With multiple phosphorylated PI headgroups (PIP, PIP2 and PIP3) the back part of the ID gets a bit complicated, but I guess it is still fine. Alternative is to separate this with a _, e.g. g1ac2ac3pi_3p4p. CDP-DGs are still open. They would be g1ac2ac3cdp

matthiaskoenig commented 4 years ago

This looks great. Some comments below, not sure we have to solve all of this.

The following often occurs: ac=ac16 (palmitate by default, what means ac exactly?) ac18 (stearate) ac20, ac22, ac24 What about unsaturated variants (needs position of double bound and cis/trans)?

michaelwitting commented 4 years ago

This is now for the moment for only the generic versions. I already though about ways how to encode specific acyl, alkyl or alkenyl chains. The position and stereochemistry of the double bond should be encoded. I developed something that is suitable for fatty acids, acyl-CoAs etc (everything that has a single acyl chain). I wrote my thoughts down in a manuscript type of document, I think I will put it on a preprint server soonish. @matthiaskoenig if you want I can send the current rough and preliminary version via eMail to check.
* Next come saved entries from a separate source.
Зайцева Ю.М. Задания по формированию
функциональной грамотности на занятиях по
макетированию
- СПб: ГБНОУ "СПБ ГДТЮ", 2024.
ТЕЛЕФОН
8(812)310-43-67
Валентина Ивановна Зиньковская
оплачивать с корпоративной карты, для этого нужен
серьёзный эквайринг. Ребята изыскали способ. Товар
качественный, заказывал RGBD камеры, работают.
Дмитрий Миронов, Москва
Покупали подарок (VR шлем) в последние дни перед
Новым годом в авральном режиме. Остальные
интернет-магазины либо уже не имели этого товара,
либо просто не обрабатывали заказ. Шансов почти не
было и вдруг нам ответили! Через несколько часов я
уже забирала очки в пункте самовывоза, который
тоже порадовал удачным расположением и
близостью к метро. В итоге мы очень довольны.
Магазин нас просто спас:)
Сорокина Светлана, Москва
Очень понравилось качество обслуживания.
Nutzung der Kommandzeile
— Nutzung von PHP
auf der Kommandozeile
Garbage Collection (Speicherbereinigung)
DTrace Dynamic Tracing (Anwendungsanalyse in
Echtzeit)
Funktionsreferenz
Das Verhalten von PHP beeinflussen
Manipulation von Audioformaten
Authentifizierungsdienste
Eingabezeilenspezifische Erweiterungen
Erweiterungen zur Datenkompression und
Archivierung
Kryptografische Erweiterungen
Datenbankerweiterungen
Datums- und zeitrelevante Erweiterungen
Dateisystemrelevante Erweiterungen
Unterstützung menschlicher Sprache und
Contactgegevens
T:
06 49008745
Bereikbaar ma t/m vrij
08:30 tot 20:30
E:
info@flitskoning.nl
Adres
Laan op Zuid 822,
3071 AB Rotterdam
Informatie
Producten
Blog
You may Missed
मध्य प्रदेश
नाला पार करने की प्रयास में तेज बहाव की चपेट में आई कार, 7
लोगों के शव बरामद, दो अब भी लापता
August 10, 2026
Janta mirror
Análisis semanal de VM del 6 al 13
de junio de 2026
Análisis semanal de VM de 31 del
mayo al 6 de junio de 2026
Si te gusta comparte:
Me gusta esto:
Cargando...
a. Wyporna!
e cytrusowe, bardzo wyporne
michaelwitting commented 4 years ago

I will think about the cardiolipins and sphingolipids, might a bit tricky.

matthiaskoenig commented 4 years ago

@michaelwitting Yes, please send the preprint. I will give you feedback on it (konigmatt[AT]googlemail.com).

michaelwitting commented 4 years ago

Hi all. I would like to revive the discussion here. I was thinking about how to encode the side chains and the sphingoid bases etc. The main question is which level of detail is required. It would be good to have enough details to be able to reconstruct the chemical structure. In lipidomics shorthand notations like PC(16:0/16:1(9Z)) are used. Maybe this can be adapted?